Upgrading Cephalon to 'Buy'


Cephalon (CEPH): Upgrades to 5 STARS (buy) from 4 STARS (accumulate)

Analyst: Frank DiLorenzo

On the heels of solid Q4 and relative to peers, S&P feels Cephalon is undervalued. The company has superior growth prospects vs. the biotech sector and the general market.
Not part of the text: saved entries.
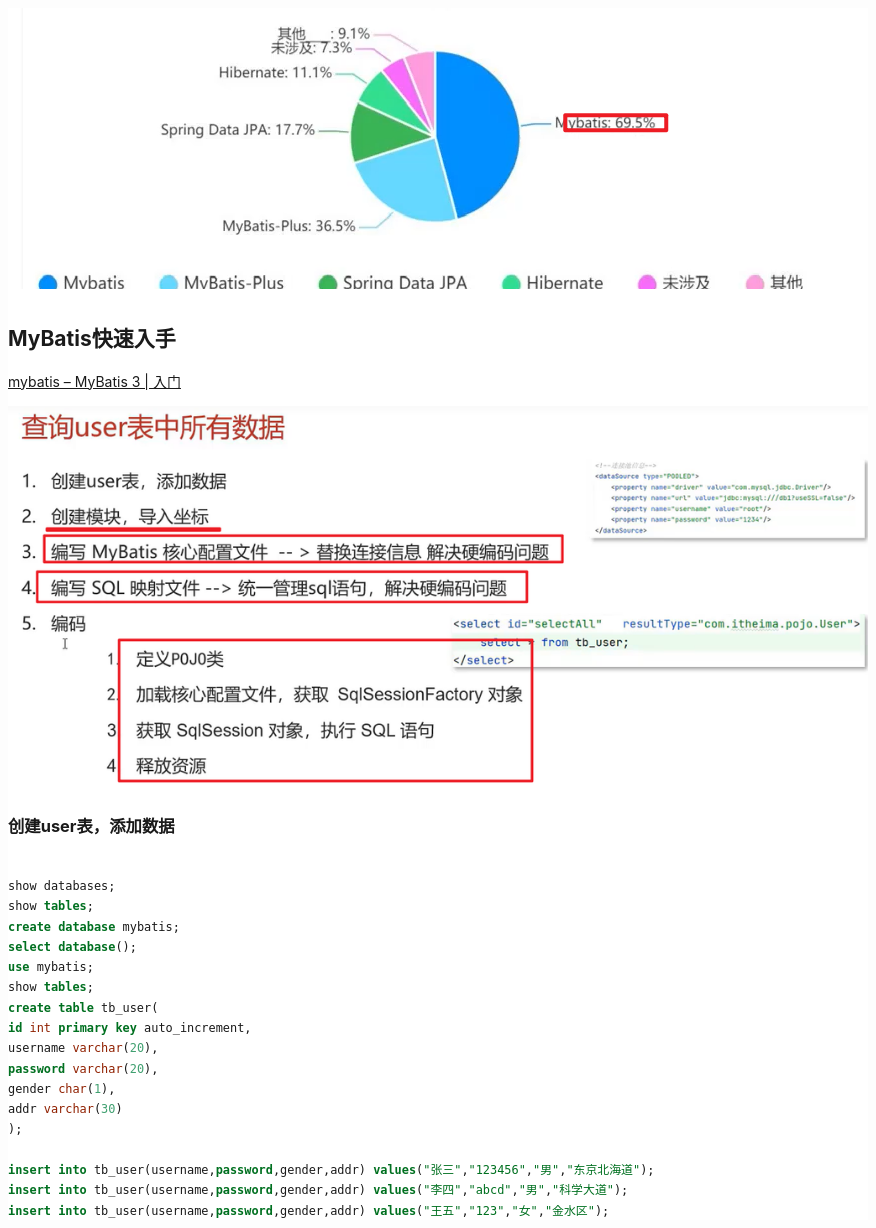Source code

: ![image-20231222112415101](Mybatis/image-20231222112415101.png) 



## MyBatis快速入手

[mybatis – MyBatis 3 | 入门](https://mybatis.org/mybatis-3/zh_CN/getting-started.html) 

![image-20231222130753774](Mybatis/image-20231222130753774.png) 

### 创建user表，添加数据

```sql

show databases;
show tables;
create database mybatis;
select database();
use mybatis;
show tables;
create table tb_user(
id int primary key auto_increment,
username varchar(20),
password varchar(20),
gender char(1),
addr varchar(30) 
);

insert into tb_user(username,password,gender,addr) values("张三","123456","男","东京北海道");
insert into tb_user(username,password,gender,addr) values("李四","abcd","男","科学大道");
insert into tb_user(username,password,gender,addr) values("王五","123","女","金水区");
```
On S&P's estimates of 2003 EPS at $1.42 and EPS growth rate at 32.5%, Cephalon's 1.3 ratio of price-earnings-to-growth is attractive compared with a 1.5 ratio for the profitable biotech group, as well as the group's average EPS growth rate of 25.7%. Based on S&P's net present value analysis of Cephalon's products and pipeline, S&P feels shares are worth closer to $80 rather the $60 level of current trading.

Pall Corp. (PLL) to hold from accumulate, based on earnings warning.

Analyst: Stewart Scharf

Pall expects weak U.S. industrial markets for one or two more quarters. It now sees $0.14-$0.16 Q2 EPS, vs. a year-earlier's $0.20. The soft global semiconductor sector and the weak yen also are impacting results. A pact to acquire US Filter's filtration and separations group will add $270 million to sales. The gradual economic recovery should aid Pall's microelectronics business, but with uncertain markets in the near term, S&P views shares as fairly valued. S&P cut the fiscal 2002 (July) estimate by $0.10, to $1.02, and cut the fiscal 2003 estimate by $0.25, to $1.20.

Computer Associates (CA): Still 3 STARS (hold)

Analyst: Jonathan Rudy

The shares have come under pressure following articles in the New York Times and Newsday stating that federal prosecutors have begun a preliminary inquiry into whether CA violated federal criminal fraud laws through its accounting practices. The company says it has not been contacted by authorities regarding any investigation and does not know what is being investigated. Despite the confusion created by CA's new business model, S&P believes it is premature to draw any conclusions of fraud at this point. With solid operating cash flow and the shares trading at a discount -- two times sales -- CA remains a "hold."

Fairchild Semiconductor (FCS): Reiterates 5 STARS (buy)

Analyst: Megan Graham-Hackett

Fairchild preannounced better-than-expected Q1 revenues due to improving order rates. The company sees Q1 revenue flat vs. Q4, better than its prior guidance of down 3-5%. It noted that bookings have been better than expected in power analog and power discrete chips for PCs and consumer electronics. Fairchild also said its book-to-bill ratio was running well above 1:1. Still, with pricing pressure persisting, gross margin was likely down 100 to 150 basis points vs. Q4. S&P is conservatively keeping its Q1 loss estimate at $0.01. With an improving outlook -- and with the stock trading at a price-to-sales ratio of 1.8, below its peers -- Fairchild remains undervalued.

IDEC Pharmaceuticals (IDPH): Maintains 4 STARS (accumulate)

Analyst: Frank DiLorenzo

The company announced that its Zevalin anti-cancer drug received FDA approval for the treatment of patients with B-cell non-Hodgkin's lymphoma that are refractory to Rituxan. Zevalin was also granted accelerated approval for relapsed or refractory patients to Rituxan treatment. S&P expects the drug to launch by Q2. S&P is conservatively maintaining its 2002 EPS estimates at $0.84 for 2002, $1.19 for 2003, $1.54 for 2004, but those forecasts could see upside on a strong Zevalin launch. Based on the net present value of drugs/pipeline, the stock remains attractive.